UAPs can be very important signals regarding promised protections and safety of research subjects. Remember, it may not just be that a previously unknown event has happened; It could be that the event was expected, but it is occurring more severely, and/or at a higher rate, than previously expected. Also note that UAPs do not just encompass physical issues; a stolen laptop that has study data on it may constitute a UAP in that there is an unexpected risk of a breach of confidentiality.
If you are unsure if an event constitutes a UAP, please feel free to email email@example.com and we will set up a time to discuss the event.
- Finally, if you deviate in any way from the study protocol as it was approved by the IRB (e.g., use of the wrong consent form, not conducting all screening procedures before enrollment, skipping or adding study procedures, etc.), you need to submit the details to the IRB within 5 working days following reporting procedures detailed in the HRPP SOPs for UConn-Storrs (in process), Section 18.2.

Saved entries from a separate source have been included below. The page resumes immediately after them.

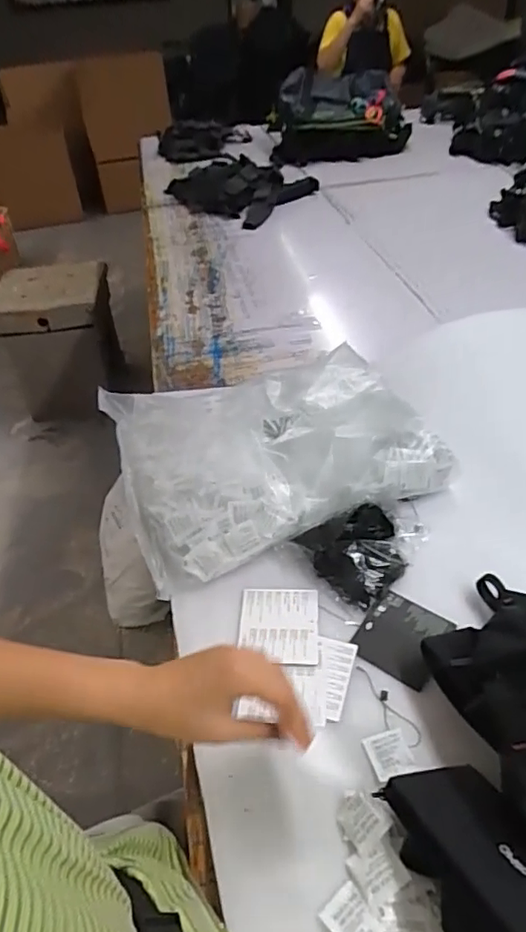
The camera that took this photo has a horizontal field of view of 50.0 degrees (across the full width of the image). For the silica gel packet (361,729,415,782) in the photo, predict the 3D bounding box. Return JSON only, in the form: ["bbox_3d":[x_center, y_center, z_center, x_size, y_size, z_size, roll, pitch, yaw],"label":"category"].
[{"bbox_3d":[0.120,0.273,0.533,0.040,0.004,0.040,-15,43,-10],"label":"silica gel packet"}]

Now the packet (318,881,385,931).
[{"bbox_3d":[0.069,0.355,0.439,0.035,0.007,0.040,-30,47,-25],"label":"packet"}]

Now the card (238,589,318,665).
[{"bbox_3d":[0.018,0.184,0.650,0.090,0.009,0.094,0,42,8],"label":"card"}]

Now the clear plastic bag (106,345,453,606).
[{"bbox_3d":[0.009,-0.032,0.831,0.437,0.101,0.347,-18,43,-14],"label":"clear plastic bag"}]

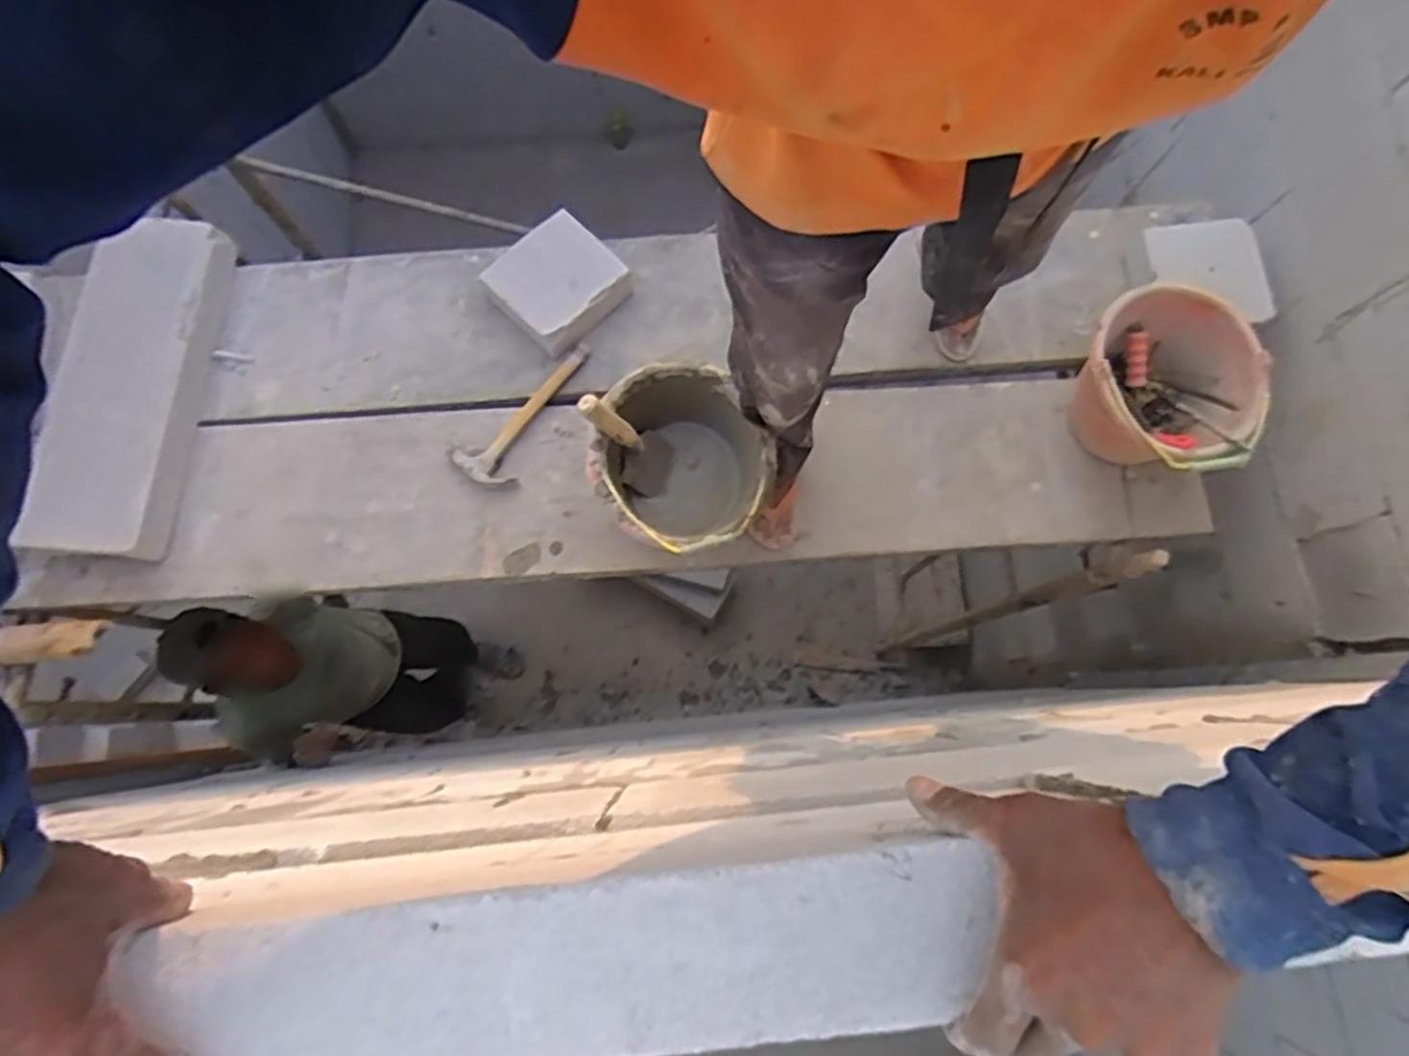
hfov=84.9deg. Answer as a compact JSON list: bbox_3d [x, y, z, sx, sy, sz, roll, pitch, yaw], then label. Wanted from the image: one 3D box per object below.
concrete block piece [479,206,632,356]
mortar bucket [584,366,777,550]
[{"bbox_3d":[-0.265,-0.441,1.387,0.199,0.090,0.215,-42,81,-9],"label":"concrete block piece"},{"bbox_3d":[-0.028,-0.097,1.208,0.273,0.210,0.299,0,77,-1],"label":"mortar bucket"}]

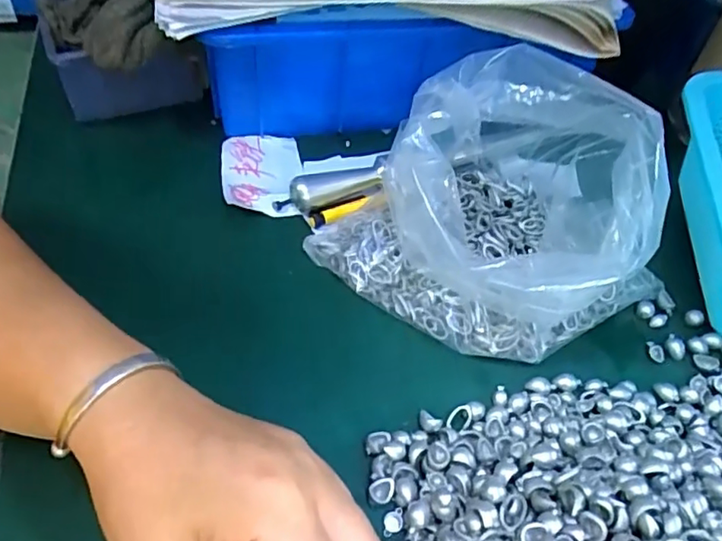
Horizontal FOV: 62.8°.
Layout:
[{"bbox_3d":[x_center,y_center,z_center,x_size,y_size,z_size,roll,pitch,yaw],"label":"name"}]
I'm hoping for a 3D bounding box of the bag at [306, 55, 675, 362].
[{"bbox_3d":[0.072,-0.033,0.314,0.155,0.091,0.147,-24,56,-24],"label":"bag"}]

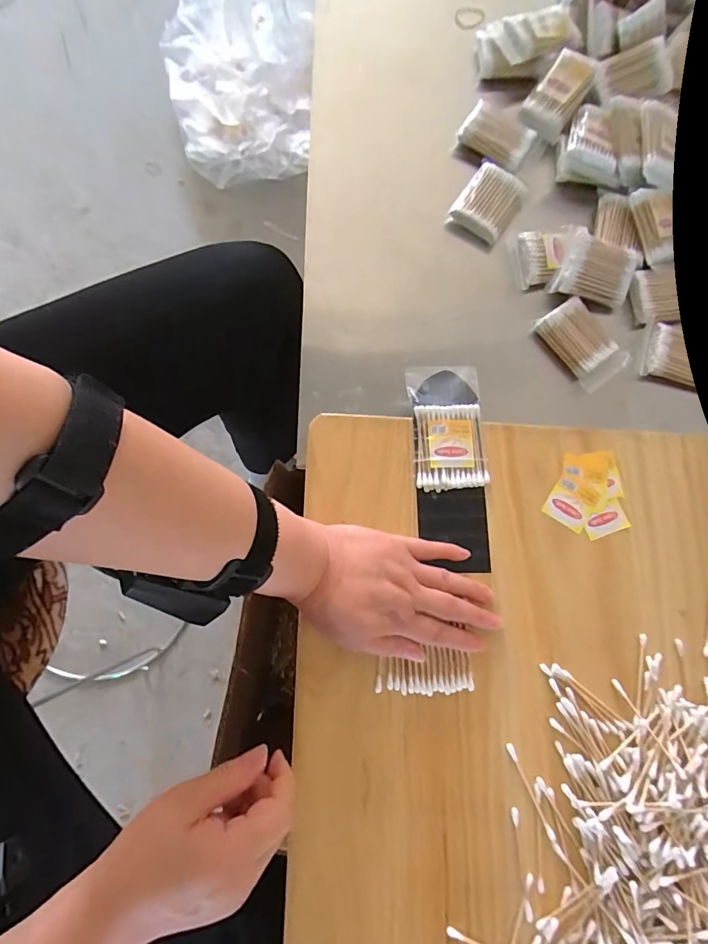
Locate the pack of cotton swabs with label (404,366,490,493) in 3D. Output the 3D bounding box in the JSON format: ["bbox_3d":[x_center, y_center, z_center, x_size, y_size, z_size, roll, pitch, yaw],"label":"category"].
[{"bbox_3d":[0.083,-0.041,0.407,0.063,0.013,0.114,-3,78,-2],"label":"pack of cotton swabs with label"}]

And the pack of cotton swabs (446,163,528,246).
[{"bbox_3d":[0.147,-0.292,0.499,0.061,0.021,0.072,34,79,3],"label":"pack of cotton swabs"}]

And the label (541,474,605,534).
[{"bbox_3d":[0.195,0.027,0.407,0.040,0.004,0.043,34,79,5],"label":"label"}]

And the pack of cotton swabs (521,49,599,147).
[{"bbox_3d":[0.229,-0.423,0.515,0.054,0.025,0.089,35,105,12],"label":"pack of cotton swabs"}]

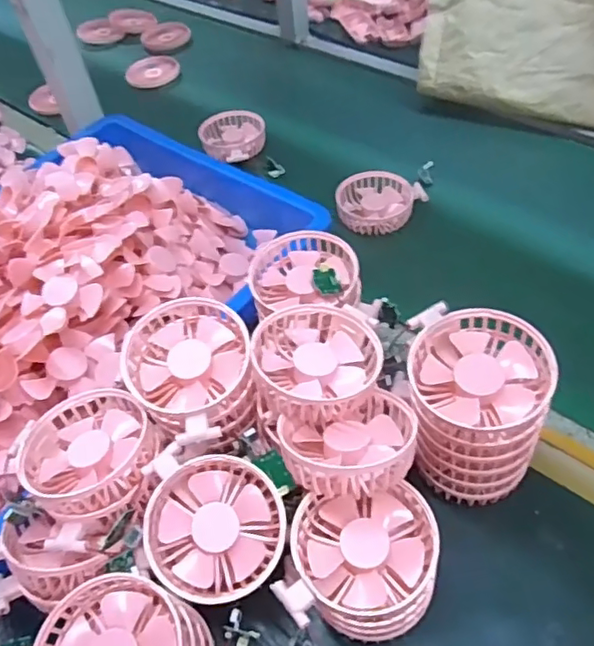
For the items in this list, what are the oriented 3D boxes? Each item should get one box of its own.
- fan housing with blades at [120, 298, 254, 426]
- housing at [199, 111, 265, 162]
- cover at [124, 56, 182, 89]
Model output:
[{"bbox_3d":[-0.081,0.027,0.426,0.095,0.034,0.088,34,60,30],"label":"fan housing with blades"},{"bbox_3d":[-0.096,-0.255,0.819,0.082,0.040,0.094,15,53,18],"label":"housing"},{"bbox_3d":[-0.247,-0.431,1.003,0.089,0.023,0.089,-16,49,-7],"label":"cover"}]

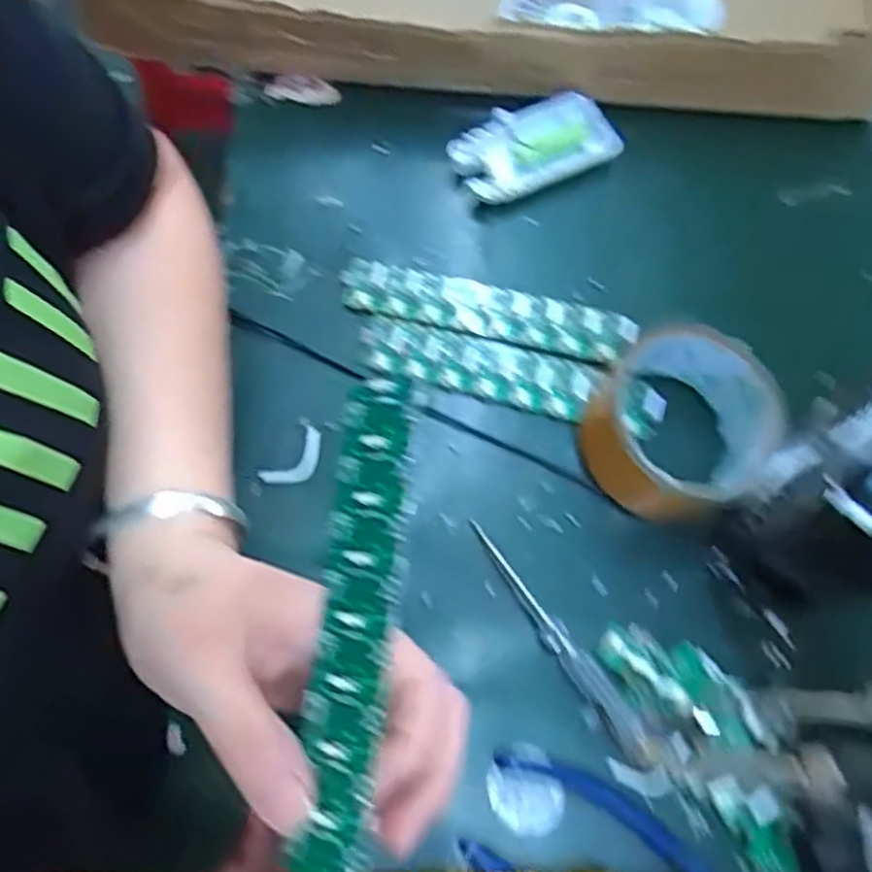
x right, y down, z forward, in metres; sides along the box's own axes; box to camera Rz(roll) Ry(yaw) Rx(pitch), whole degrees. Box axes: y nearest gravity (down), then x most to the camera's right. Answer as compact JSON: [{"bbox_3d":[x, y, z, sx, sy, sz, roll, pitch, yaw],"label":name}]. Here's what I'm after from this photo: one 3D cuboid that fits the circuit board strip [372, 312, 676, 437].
[{"bbox_3d":[0.041,-0.034,0.410,0.162,0.006,0.034,14,70,2],"label":"circuit board strip"}]

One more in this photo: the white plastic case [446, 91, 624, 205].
[{"bbox_3d":[0.059,-0.176,0.456,0.098,0.025,0.048,-23,73,-11],"label":"white plastic case"}]

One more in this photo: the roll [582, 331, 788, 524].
[{"bbox_3d":[0.127,-0.008,0.387,0.087,0.046,0.096,35,72,9],"label":"roll"}]

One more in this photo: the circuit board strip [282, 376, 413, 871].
[{"bbox_3d":[-0.028,0.057,0.244,0.028,0.006,0.155,-4,73,32],"label":"circuit board strip"}]

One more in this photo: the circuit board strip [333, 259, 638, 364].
[{"bbox_3d":[0.028,-0.071,0.423,0.161,0.009,0.032,12,70,1],"label":"circuit board strip"}]

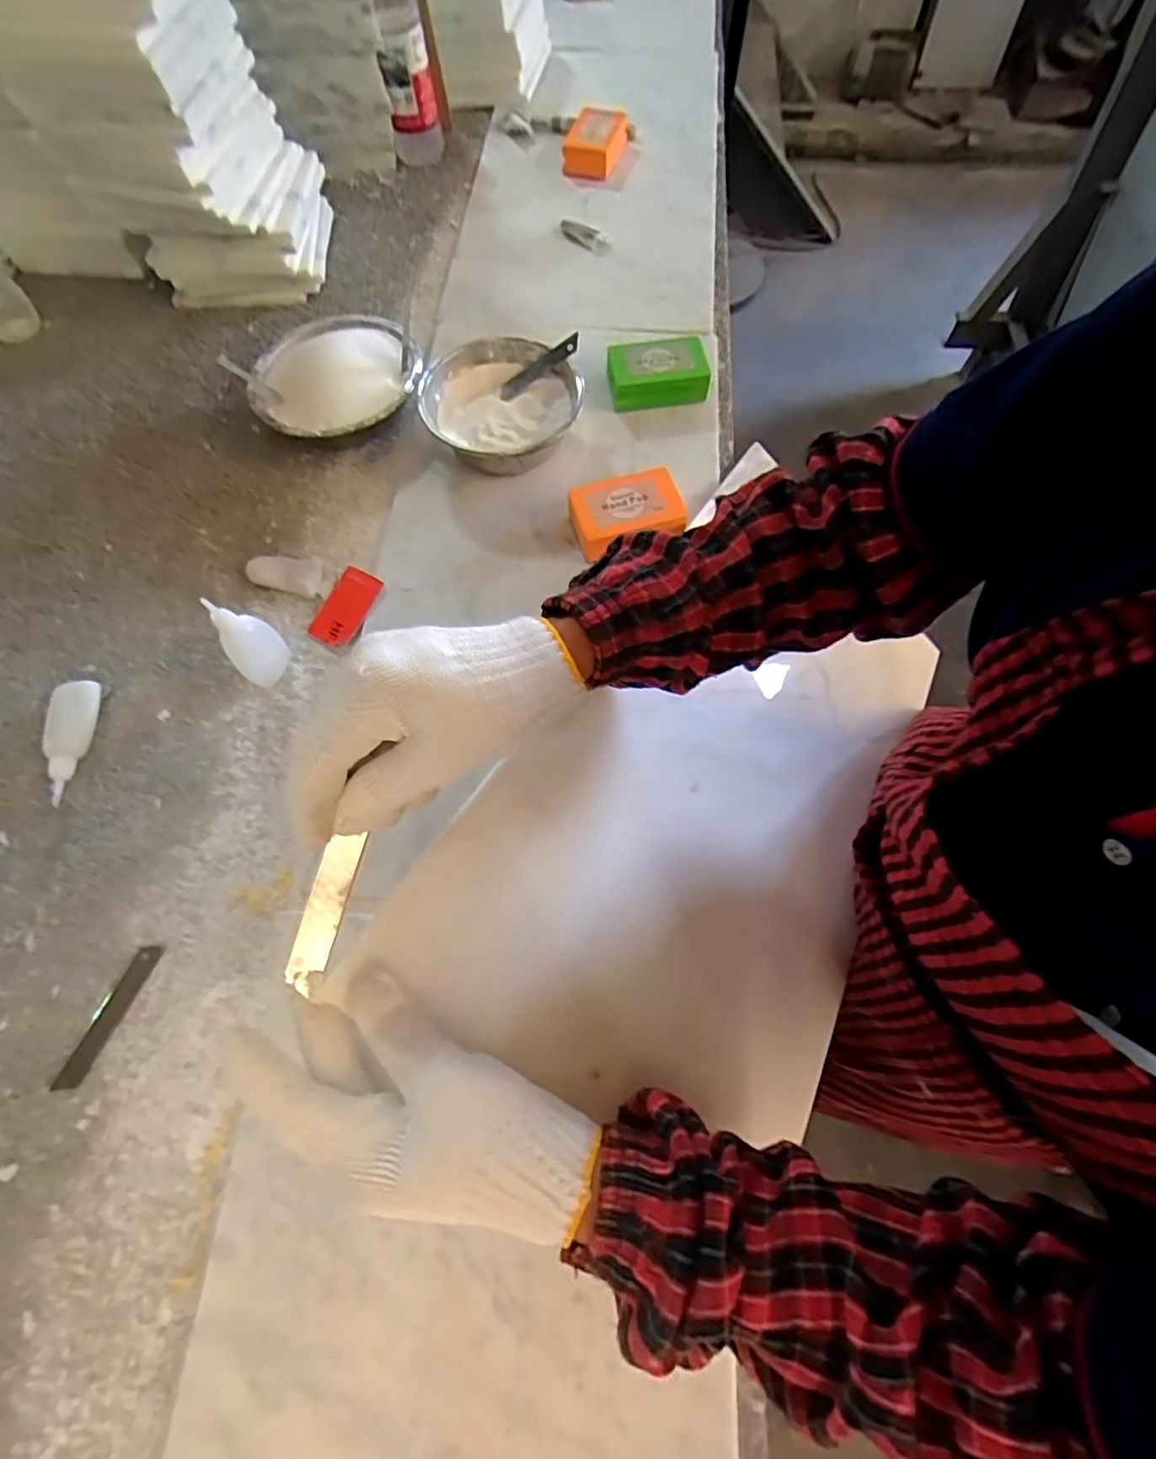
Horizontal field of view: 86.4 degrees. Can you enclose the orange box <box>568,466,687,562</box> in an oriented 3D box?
[{"bbox_3d":[0.044,-0.192,0.548,0.097,0.035,0.066,-17,67,-5],"label":"orange box"}]

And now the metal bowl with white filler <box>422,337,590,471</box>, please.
[{"bbox_3d":[-0.068,-0.304,0.583,0.139,0.065,0.128,-1,67,2],"label":"metal bowl with white filler"}]

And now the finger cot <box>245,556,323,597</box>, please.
[{"bbox_3d":[-0.260,-0.143,0.554,0.066,0.017,0.038,15,68,8],"label":"finger cot"}]

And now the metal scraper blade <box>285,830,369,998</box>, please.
[{"bbox_3d":[-0.118,0.081,0.289,0.018,0.004,0.064,19,81,-28],"label":"metal scraper blade"}]

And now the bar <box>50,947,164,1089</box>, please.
[{"bbox_3d":[-0.320,0.195,0.420,0.017,0.004,0.095,21,69,11],"label":"bar"}]

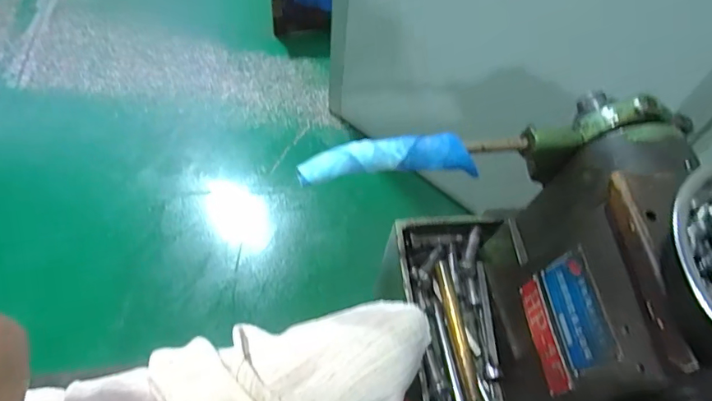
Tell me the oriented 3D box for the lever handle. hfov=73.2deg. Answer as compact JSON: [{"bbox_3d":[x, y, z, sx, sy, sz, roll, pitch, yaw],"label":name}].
[{"bbox_3d":[0.054,-0.040,0.426,0.207,0.031,0.028,-4,58,-8],"label":"lever handle"}]

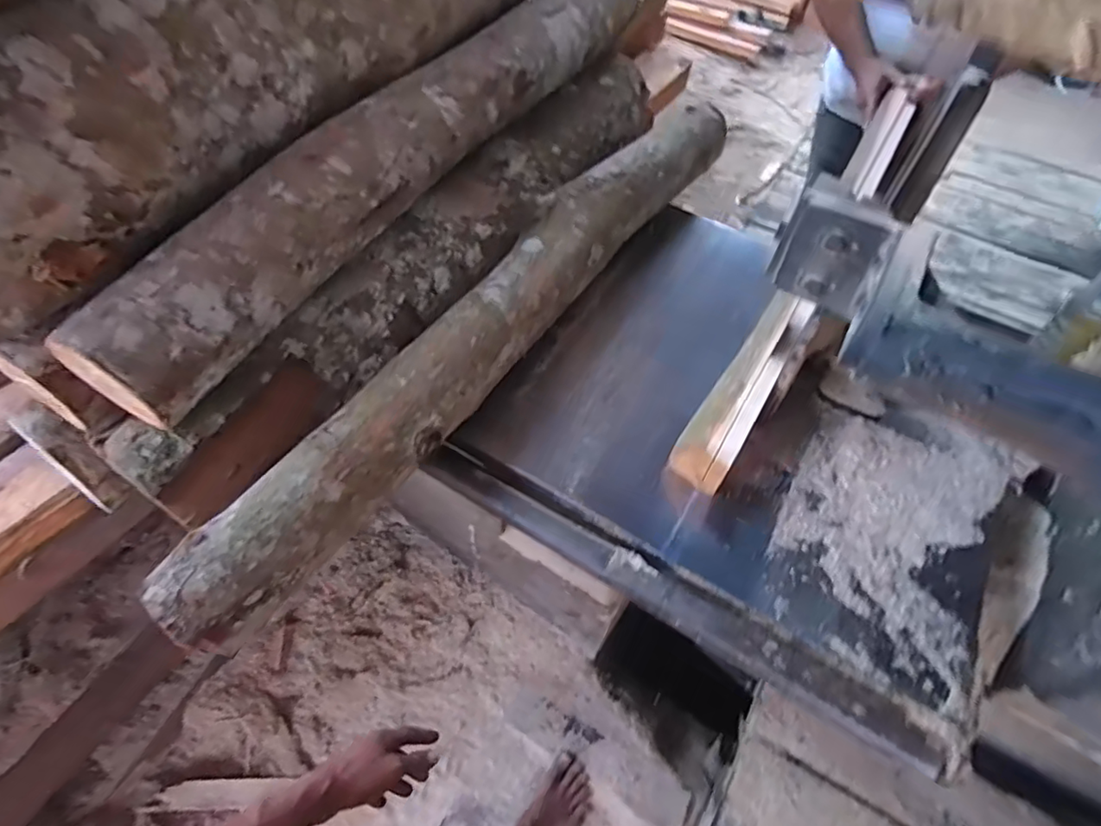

When you submit any of the reportable events above, the IRB will conduct a review to ensure that the rights and safety of subjects remain protected, and the integrity of the study remains intact. You will be notified of the outcome of the review, and any actions that need to be taken as a result.
How long is my exemption or IRB approval good for?
If your study qualifies for exemption, you will receive reminders to complete a short study status report every year by the anniversary of the initial exemption. If you do not reply to these reminders by that anniversary date, your study will be administratively closed, and no further activity involving human participants (including analysis of identifiable data or biospecimens) may be conducted.
If your study qualifies for expedited review and is not DoJ-funded or subject to FDA regulations, you will receive reminders to complete a short study status report every year by the anniversary of the initial exemption. If you do not reply to these reminders by that anniversary date, your study will be administratively closed, and no further activity involving human participants (including analysis of identifiable data or biospecimens) may be conducted.
If your study qualifies for full board review, or qualifies for expedited review but is DoJ-funded or subject to FDA regulations, you will receive an approval period that is no longer than one year, and must complete the continuing review process before the expiration date noted on your approval letter. You will receive reminders regarding the need for continuing review, but it remains the Principal Investigator’s responsibility to maintain continued approval with the IRB. If your approval lapses, even if you’ve submitted your continuing review materials before the expiration date, you must immediately stop all activity involving human participants (including analysis of identifiable data or biospecimens). See Section 184.108.40.206 of the HRPP SOPs for UConn-Storrs (in process) for details concerning management of enrolled subjects during approval lapse.